Probably there are even more symbols and images in this poem that would prove useful in analysing the poem but unfortunately I could not see more, maybe someone else will.

PD: Nice blog! and as I said before, I've found it quite useful. Cheers.

Kelly Fineman said...

Thank you for your thoughtful comments - and what an interesting interpretation!

The verb "to blow away" can mean "to kill", or "to impress", or simply "to blow (something) away" (in a benign manner). I really like your interpretation - very well-done!

TomM said...

Thanks, Kelly for a Fine posting. & Thanks E.E.(Mr.)Cummings for instigating an era freed of stuffy, obligatory capitals and requiring personal responsibility for understanding the meaning of creative writing AND the high certainty of insouciance!

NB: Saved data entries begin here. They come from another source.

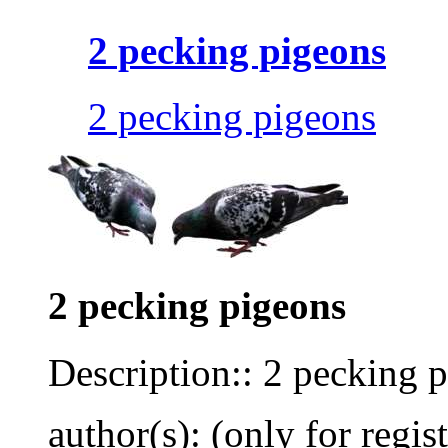
2 pecking pigeons
2 pecking pigeons
2 pecking pigeons
Description:: 2 pecking 
author(s): (only for regis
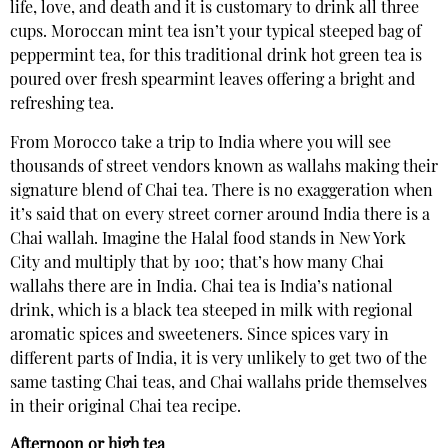
life, love, and death and it is customary to drink all three
cups. Moroccan mint tea isn’t your typical steeped bag of
peppermint tea, for this traditional drink hot green tea is
poured over fresh spearmint leaves offering a bright and
refreshing tea.
From Morocco take a trip to India where you will see
thousands of street vendors known as wallahs making their
signature blend of Chai tea. There is no exaggeration when
it’s said that on every street corner around India there is a
Chai wallah. Imagine the Halal food stands in New York
City and multiply that by 100; that’s how many Chai
wallahs there are in India. Chai tea is India’s national
drink, which is a black tea steeped in milk with regional
aromatic spices and sweeteners. Since spices vary in
different parts of India, it is very unlikely to get two of the
same tasting Chai teas, and Chai wallahs pride themselves
in their original Chai tea recipe.
Afternoon or high tea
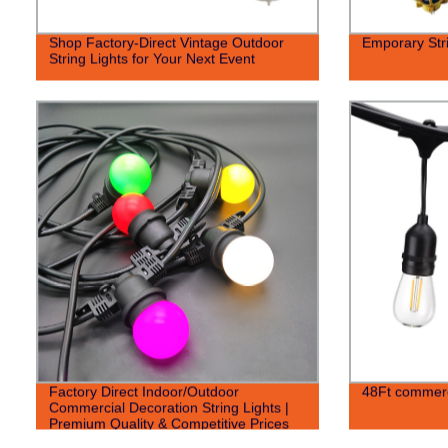
Shop Factory-Direct Vintage Outdoor
Emporary Stri
String Lights for Your Next Event
Factory Direct Indoor/Outdoor
48Ft commerci
Commercial Decoration String Lights |
Premium Quality & Competitive Prices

I could say much more in the fine high space left where the sky was before mr cummings's wind blew it away, but I shall here end and proceed to"prove [I'm] not a robot" -hopefully with adequate success.
:pT TomM

Lynn Goya said...

This has always been one of my favorite cummings poems, but I never thought of it as an anti-war poem. He had many poems suggesting his views of the war including
i sing of Olaf, glad and big, whose warmest heart recoiled at war, a conscientious object-or.

Lynn Goya said...

This has always been one of my favorite poems. I love the stark imagery. Cummings wrote many poems about war including, "I dream of olaf, glad and big, whose warmest heart recoiled at war, a conscientious object-or"

Ben Thomas said...

I don't know that I understand it and I really, really want to--give me a hand?

BG Thomas

Ben Thomas said...

I thought I made a comment--but I don't see it. Here goes again...

I like this poem but I don't really understand it...been reading it on and off again for the last week.

Any chance you'll give me your thoughts?